Important note: Students enrolled in a subsequent unit who failed their pre-requisite unit, should drop the subsequent unit before the census date or within 10 working days of Fail grade notification. Students who do not drop the unit in this timeframe cannot later drop the unit without academic and financial liability. See details in the Assessment Policy and Procedure (Higher Education Coursework).

Offerings For Term 3 - 2025

Brisbane
Melbourne
Online
Rockhampton
Sydney

Attendance Requirements

All on-campus students are expected to attend scheduled classes – in some units, these classes are identified as a mandatory (pass/fail) component and attendance is compulsory. International students, on a student visa, must maintain a full time study load and meet both attendance and academic progress requirements in each study period (satisfactory attendance for International students is defined as maintaining at least an 80% attendance record).

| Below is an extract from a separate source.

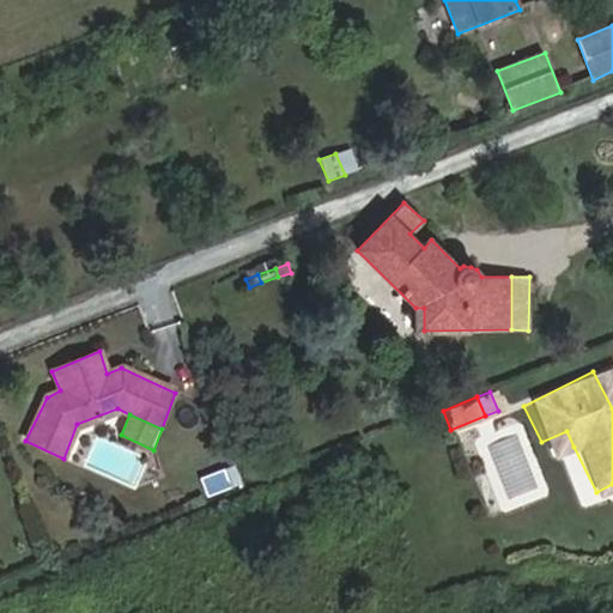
[(550,459),(574,447),(566,431),(541,442),(550,459)]
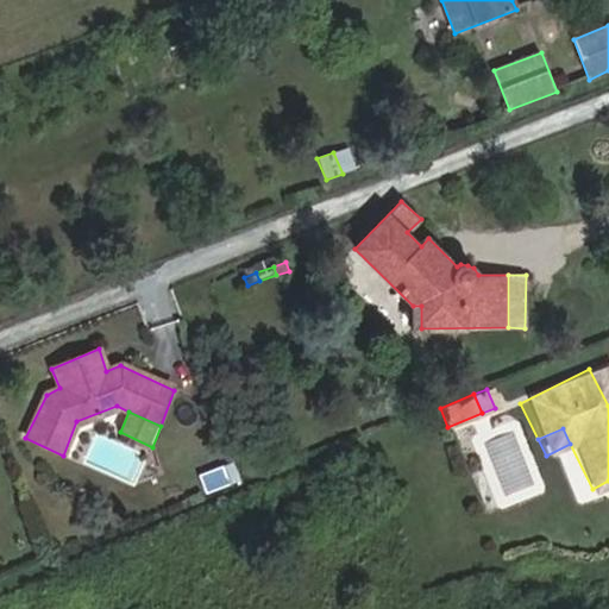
[(218,470),(224,487),(232,483),(227,466),(218,470)]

Class and Assessment Overview

Information for Class and Assessment Overview has not been released yet.

This information will be available on Monday 15 September 2025
Previous Student Feedback

Feedback, Recommendations and Responses

Every unit is reviewed for enhancement each year. At the most recent review, the following staff and student feedback items were identified and recommendations were made.

Feedback from Unit Evaluation

Feedback

Practice materials on the R language were insufficient.

Recommendation

Provide additional materials on R langauge.

Feedback from Unit Evaluation

Feedback

Big data lecture materials (i.e., Hadoop) were not updated.

Recommendation

Review the lecture slides on big data, and revamp the lecture materials.

Unit Learning Outcomes

Information for Unit Learning Outcomes has not been released yet.

This information will be available on Monday 15 September 2025
Alignment of Learning Outcomes, Assessment and Graduate Attributes

Information for Alignment of Learning Outcomes, Assessment and Graduate Attributes has not been released yet.

This information will be available on Monday 15 September 2025
Textbooks and Resources

Information for Textbooks and Resources has not been released yet.

This information will be available on Monday 20 October 2025
Academic Integrity Statement

Information for Academic Integrity Statement has not been released yet.

This unit profile has not yet been finalised.